What Ticks You Off?

We all have things that set us off. I like to refer to them as our buttons, and when pushed we respond. Our response tends to be some sort of a defense mechanism. Think about the last time you really got tee’d off. You could feel the blood rushing to your head and that weird feeling in your stomach. Then you either said something sarcastic, funny or hurtful, or maybe you raised your voice. Others may have calmly explained how wrong the other person was or defend our actions and some go silent.

All of those behaviors are unhealthy and lead to increased conflict. As we grow up, we learn how to handle things that hurt us or make us mad. Nearly all of us have learned the wrong way of doing this. Unfortunately we all had bad examples growing up and of course we have a sinful nature.

So where do these button come from? Why do I get so mad at some things and other things don’t seem to bother me? Again we have to look back in order to understand. We all have core fears that have been ingrained in us from past life experience. Things like rejection, failure, being ignored, being misunderstood, being abused, being humiliated or neglected. All of those things shape the fears inside us.

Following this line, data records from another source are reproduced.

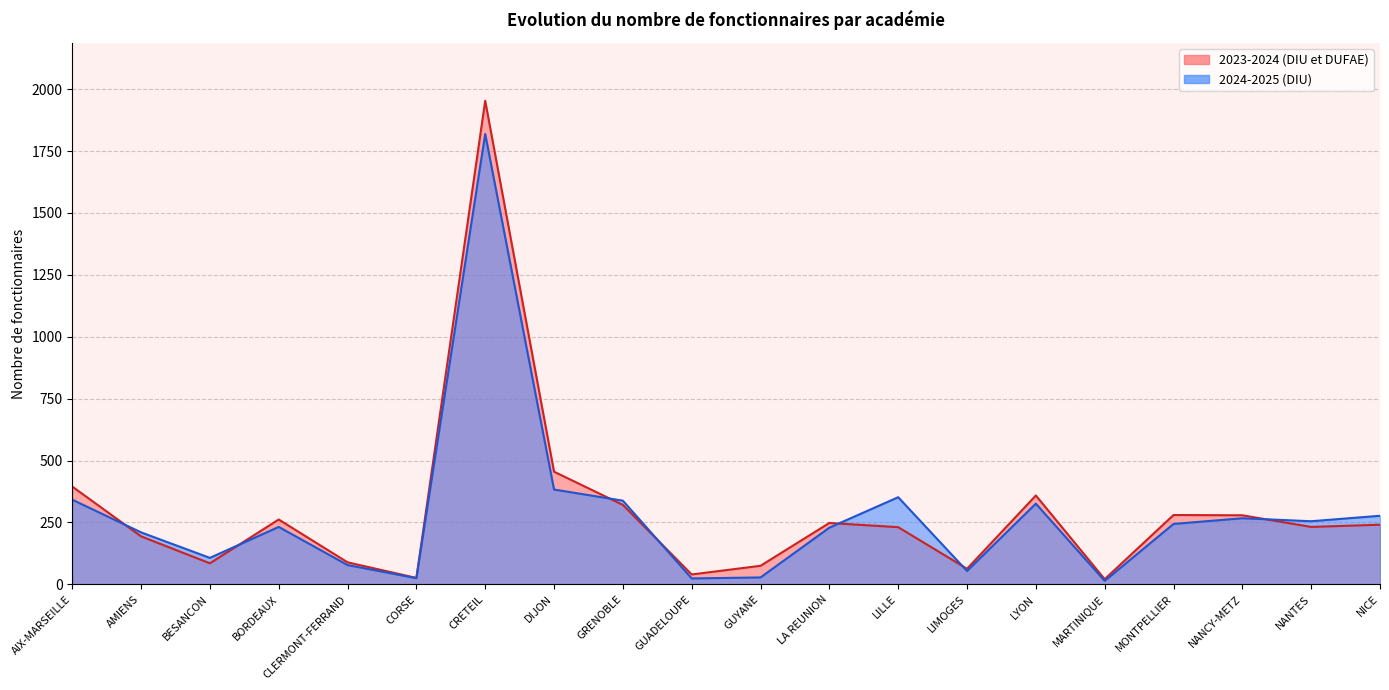

What is the difference between the maximum and second lowest values in the 2024-2025 series?

1795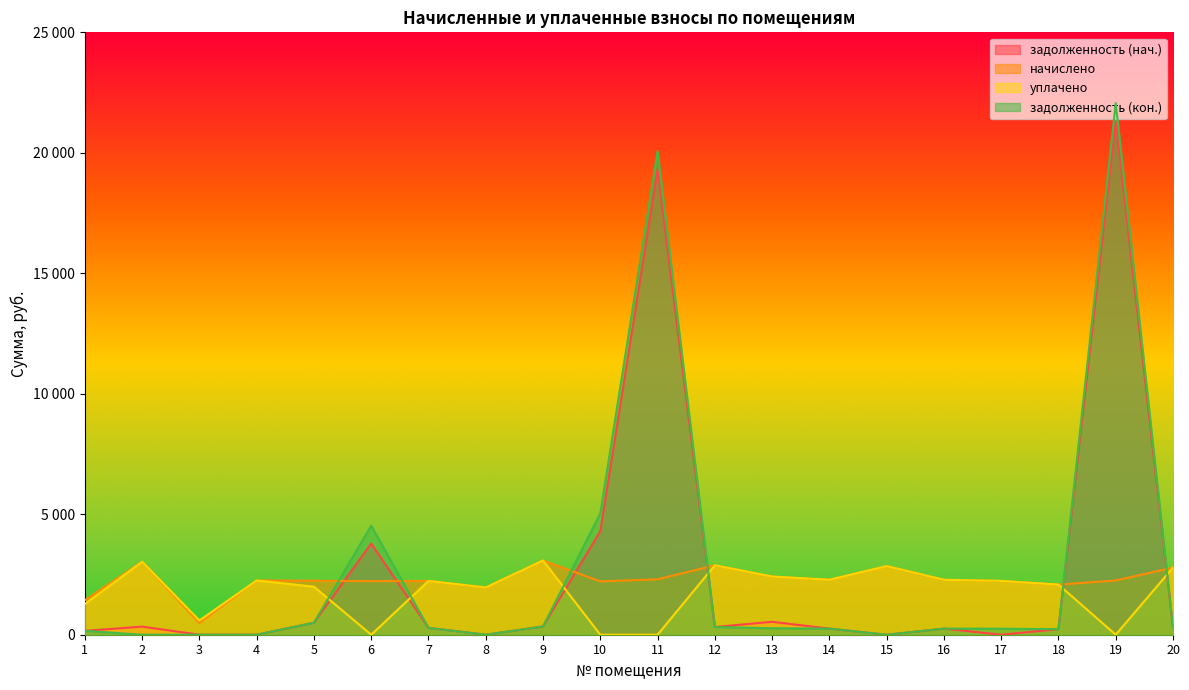

Which series has the largest total across all categories?

задолженность (кон.)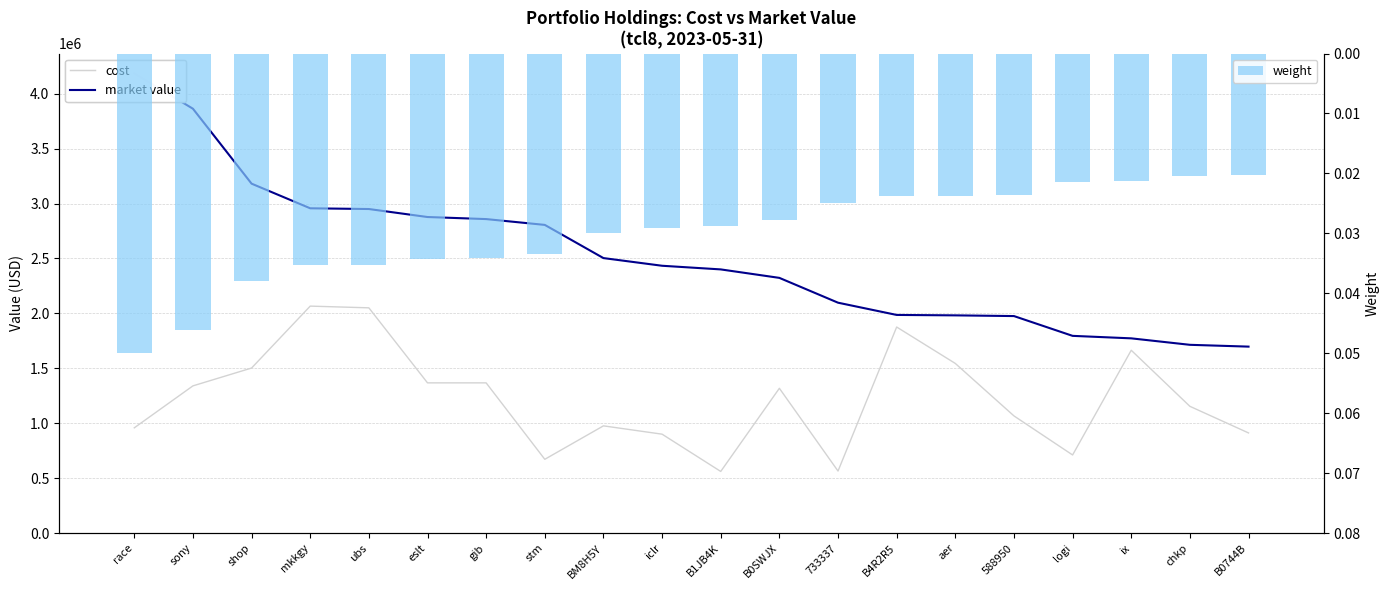

What is the minimum value for cost?

561618.2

When we experience a situation that brings up a similar emotion or feeling that fear button gets tapped and we are off to the races. By the time we realize it, it is often too late, we have turned around and pushed the other persons button as well and we are in the midst of full blown conflict.

So how do we overcome this all too familiar pattern? Here are a few ideas:
* First you need to find out what your core fear is. I highly recommend the book called the DNA of Relationships by Gary Smalley. He has a test in the back of the book to help you discover your core fears.
* Once you have identified what sets you off, start praying for God to help you in that area. Ask for courage to see it coming and to respond in a better way. Also talk to a trusted friend or mentor about it and ask them to pray as well, and ask you how you are progressing in changing.
* Start asking yourself why am I so mad about this? A simple question like that can help to think more rationally and not emotionally.
* Awareness and accountability are important, yet without some action not much will change. Learning new behaviors takes hard work and practice. having the humility to go get help is very important when making big shifts in behavior. Go see a counselor, life coach or pastor to help work through these changes.